[[ AVAILABLE DATA, beginning ]]

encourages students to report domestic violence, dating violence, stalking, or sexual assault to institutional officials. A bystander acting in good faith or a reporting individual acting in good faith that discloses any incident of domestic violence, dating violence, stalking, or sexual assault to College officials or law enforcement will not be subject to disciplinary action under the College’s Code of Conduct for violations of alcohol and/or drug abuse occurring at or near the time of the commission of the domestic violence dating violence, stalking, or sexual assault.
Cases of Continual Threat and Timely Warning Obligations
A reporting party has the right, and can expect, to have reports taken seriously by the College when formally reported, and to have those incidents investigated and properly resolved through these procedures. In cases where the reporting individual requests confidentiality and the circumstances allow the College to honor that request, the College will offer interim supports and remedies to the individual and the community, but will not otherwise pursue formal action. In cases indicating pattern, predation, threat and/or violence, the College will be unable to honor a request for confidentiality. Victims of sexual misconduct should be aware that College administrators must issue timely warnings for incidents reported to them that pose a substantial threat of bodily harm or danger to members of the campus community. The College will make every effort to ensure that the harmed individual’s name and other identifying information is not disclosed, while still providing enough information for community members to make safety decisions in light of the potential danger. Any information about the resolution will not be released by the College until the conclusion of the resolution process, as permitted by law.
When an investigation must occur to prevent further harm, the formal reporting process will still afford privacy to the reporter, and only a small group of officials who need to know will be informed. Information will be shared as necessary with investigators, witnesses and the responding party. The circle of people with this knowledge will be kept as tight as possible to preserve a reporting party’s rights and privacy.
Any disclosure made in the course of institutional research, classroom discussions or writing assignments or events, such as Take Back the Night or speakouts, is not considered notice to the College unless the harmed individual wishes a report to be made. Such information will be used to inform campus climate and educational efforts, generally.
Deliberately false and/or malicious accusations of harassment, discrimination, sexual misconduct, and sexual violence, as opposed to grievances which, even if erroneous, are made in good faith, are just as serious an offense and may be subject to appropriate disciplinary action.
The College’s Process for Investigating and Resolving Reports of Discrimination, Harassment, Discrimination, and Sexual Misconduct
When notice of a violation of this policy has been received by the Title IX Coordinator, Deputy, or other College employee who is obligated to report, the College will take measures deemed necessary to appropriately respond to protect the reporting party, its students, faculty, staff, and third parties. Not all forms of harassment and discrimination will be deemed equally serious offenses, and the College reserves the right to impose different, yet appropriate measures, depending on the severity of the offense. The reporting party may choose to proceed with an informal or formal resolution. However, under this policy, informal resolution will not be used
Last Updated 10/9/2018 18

[[ AVAILABLE DATA, end ]]

ASSIGNMENT: Could you write out the material above exactly as it appears?

SOLUTION:
encourages students to report domestic violence, dating violence, stalking, or sexual assault to institutional officials. A bystander acting in good faith or a reporting individual acting in good faith that discloses any incident of domestic violence, dating violence, stalking, or sexual assault to College officials or law enforcement will not be subject to disciplinary action under the College’s Code of Conduct for violations of alcohol and/or drug abuse occurring at or near the time of the commission of the domestic violence dating violence, stalking, or sexual assault.
Cases of Continual Threat and Timely Warning Obligations
A reporting party has the right, and can expect, to have reports taken seriously by the College when formally reported, and to have those incidents investigated and properly resolved through these procedures. In cases where the reporting individual requests confidentiality and the circumstances allow the College to honor that request, the College will offer interim supports and remedies to the individual and the community, but will not otherwise pursue formal action. In cases indicating pattern, predation, threat and/or violence, the College will be unable to honor a request for confidentiality. Victims of sexual misconduct should be aware that College administrators must issue timely warnings for incidents reported to them that pose a substantial threat of bodily harm or danger to members of the campus community. The College will make every effort to ensure that the harmed individual’s name and other identifying information is not disclosed, while still providing enough information for community members to make safety decisions in light of the potential danger. Any information about the resolution will not be released by the College until the conclusion of the resolution process, as permitted by law.
When an investigation must occur to prevent further harm, the formal reporting process will still afford privacy to the reporter, and only a small group of officials who need to know will be informed. Information will be shared as necessary with investigators, witnesses and the responding party. The circle of people with this knowledge will be kept as tight as possible to preserve a reporting party’s rights and privacy.
Any disclosure made in the course of institutional research, classroom discussions or writing assignments or events, such as Take Back the Night or speakouts, is not considered notice to the College unless the harmed individual wishes a report to be made. Such information will be used to inform campus climate and educational efforts, generally.
Deliberately false and/or malicious accusations of harassment, discrimination, sexual misconduct, and sexual violence, as opposed to grievances which, even if erroneous, are made in good faith, are just as serious an offense and may be subject to appropriate disciplinary action.
The College’s Process for Investigating and Resolving Reports of Discrimination, Harassment, Discrimination, and Sexual Misconduct
When notice of a violation of this policy has been received by the Title IX Coordinator, Deputy, or other College employee who is obligated to report, the College will take measures deemed necessary to appropriately respond to protect the reporting party, its students, faculty, staff, and third parties. Not all forms of harassment and discrimination will be deemed equally serious offenses, and the College reserves the right to impose different, yet appropriate measures, depending on the severity of the offense. The reporting party may choose to proceed with an informal or formal resolution. However, under this policy, informal resolution will not be used
Last Updated 10/9/2018 18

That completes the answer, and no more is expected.